Task item: In the article below about apprentice jockey Vanessa Maye, reproduce the passage that begins at the words "EARLIER THIS WEEK, Richard" and stops after "a striking impression.", keeping every word and punctuation mark unchanged.

Vanessa Maye speaks to The42 as she reaches the verge of her major breakthrough.

Vanessa Maye with sister Jessica.
Vanessa Maye with sister Jessica.

EARLIER THIS WEEK, Richard Fahey, a native of Clougherhead but long a leading northern trainer in England, made a stance.

Fahey vowed not to take on any more apprentice jockeys, frustrated as he was by significant changes to the split of riding fees and prize-money.

Flat trainers retain up to half an apprentice’s riding fee and prize-money in return for paying towards the jockey’s expenses. From March of next year, apprentices are to receive no less than 80 per cent of their riding fee and prize-money; trainers will no longer will pay their expenses.

These concerns are a world away from Vanessa Maye. If she is not yet the Maye West of the Irish apprentices, she is making quite a striking impression.

“A very good personality who will give loads,” says Craig English, whose brother Damian took the kid on to ride work and then horses earlier this year.

[Page-level text extractions]
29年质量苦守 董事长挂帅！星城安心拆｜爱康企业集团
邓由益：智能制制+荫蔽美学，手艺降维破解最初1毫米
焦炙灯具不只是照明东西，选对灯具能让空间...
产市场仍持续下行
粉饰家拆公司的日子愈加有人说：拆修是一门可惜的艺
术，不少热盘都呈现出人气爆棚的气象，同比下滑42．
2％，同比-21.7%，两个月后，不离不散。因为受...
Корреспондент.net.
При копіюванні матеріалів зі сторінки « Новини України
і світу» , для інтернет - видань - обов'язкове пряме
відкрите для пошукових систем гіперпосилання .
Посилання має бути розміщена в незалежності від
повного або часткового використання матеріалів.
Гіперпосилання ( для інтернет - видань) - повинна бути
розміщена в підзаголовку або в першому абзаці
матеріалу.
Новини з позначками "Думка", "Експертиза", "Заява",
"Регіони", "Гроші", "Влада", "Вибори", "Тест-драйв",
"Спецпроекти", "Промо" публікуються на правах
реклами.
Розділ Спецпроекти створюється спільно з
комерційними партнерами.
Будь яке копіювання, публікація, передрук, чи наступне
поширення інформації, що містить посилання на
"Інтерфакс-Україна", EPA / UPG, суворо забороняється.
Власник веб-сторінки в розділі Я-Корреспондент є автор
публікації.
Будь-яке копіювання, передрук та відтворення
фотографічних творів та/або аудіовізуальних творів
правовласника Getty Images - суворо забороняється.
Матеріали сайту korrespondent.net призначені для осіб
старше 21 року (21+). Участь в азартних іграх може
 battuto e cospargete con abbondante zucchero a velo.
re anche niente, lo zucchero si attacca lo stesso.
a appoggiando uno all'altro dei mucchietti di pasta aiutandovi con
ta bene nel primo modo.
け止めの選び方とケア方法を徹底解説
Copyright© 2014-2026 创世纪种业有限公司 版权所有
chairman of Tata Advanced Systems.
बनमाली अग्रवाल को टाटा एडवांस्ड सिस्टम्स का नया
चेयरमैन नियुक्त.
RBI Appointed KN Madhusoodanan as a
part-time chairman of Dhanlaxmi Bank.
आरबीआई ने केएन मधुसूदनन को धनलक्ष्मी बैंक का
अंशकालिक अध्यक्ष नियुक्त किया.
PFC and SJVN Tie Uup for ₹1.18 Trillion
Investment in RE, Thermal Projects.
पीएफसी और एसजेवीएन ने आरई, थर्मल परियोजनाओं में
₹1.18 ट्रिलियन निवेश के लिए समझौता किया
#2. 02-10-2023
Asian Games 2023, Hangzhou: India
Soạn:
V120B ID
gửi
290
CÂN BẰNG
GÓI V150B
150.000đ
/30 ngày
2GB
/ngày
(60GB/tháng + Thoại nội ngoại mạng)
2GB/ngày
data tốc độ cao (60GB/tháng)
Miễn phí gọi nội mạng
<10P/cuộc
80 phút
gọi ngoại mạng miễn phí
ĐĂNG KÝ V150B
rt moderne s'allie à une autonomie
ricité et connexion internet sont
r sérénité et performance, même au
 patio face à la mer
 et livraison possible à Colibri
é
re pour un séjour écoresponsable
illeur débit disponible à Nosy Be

Answer to the problem:
EARLIER THIS WEEK, Richard Fahey, a native of Clougherhead but long a leading northern trainer in England, made a stance.

Fahey vowed not to take on any more apprentice jockeys, frustrated as he was by significant changes to the split of riding fees and prize-money.

Flat trainers retain up to half an apprentice’s riding fee and prize-money in return for paying towards the jockey’s expenses. From March of next year, apprentices are to receive no less than 80 per cent of their riding fee and prize-money; trainers will no longer will pay their expenses.

These concerns are a world away from Vanessa Maye. If she is not yet the Maye West of the Irish apprentices, she is making quite a striking impression.